OpenKB is worth watching for three reasons:

It outputs the knowledge base as ordinary Markdown files instead of locking it inside a dedicated database.
It uses PageIndex for long PDFs, focusing on vector-database-free retrieval for long documents.
It emphasizes “knowledge compilation”: the LLM generates summaries, concept pages, and cross-links instead of retrieving from scratch on every question.

That makes OpenKB better suited to long-term knowledge accumulation: paper reading, project documentation, internal company materials, technical standards, product research, and personal knowledge bases.

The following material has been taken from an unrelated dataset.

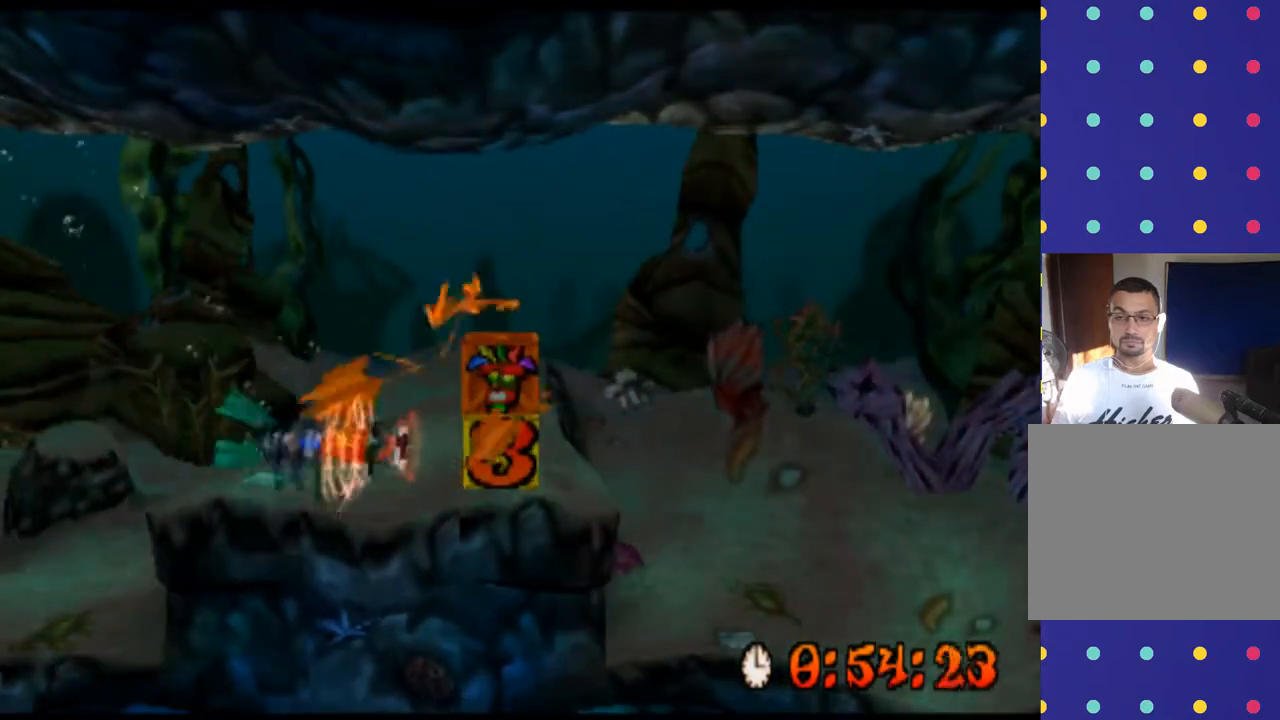
{"buttons": ["CROSS"], "left_stick": "right", "events": [[33, "CROSS", "up"], [67, "CROSS", "down"], [100, "CROSS", "up"], [133, "CROSS", "down"], [167, "CROSS", "up"], [200, "CROSS", "down"], [233, "CROSS", "up"], [267, "CROSS", "down"], [300, "CROSS", "up"], [333, "CROSS", "down"], [400, "CROSS", "up"], [433, "CROSS", "down"], [467, "CROSS", "up"], [500, "CROSS", "down"]]}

It is not a universal replacement. If you need high-concurrency online Q&A, complex permissions, a web admin console, enterprise audit trails, or large-scale multi-tenancy, OpenKB currently looks more like a developer tool and knowledge-base prototype than a complete enterprise knowledge platform.

What OpenKB Is

OpenKB stands for Open Knowledge Base.

It works as a CLI: it converts, organizes, summarizes, and writes documents into a set of wiki files. The official README describes it directly: OpenKB uses LLMs to compile raw documents into a structured, interlinked wiki-style knowledge base, with PageIndex providing vectorless long-document retrieval.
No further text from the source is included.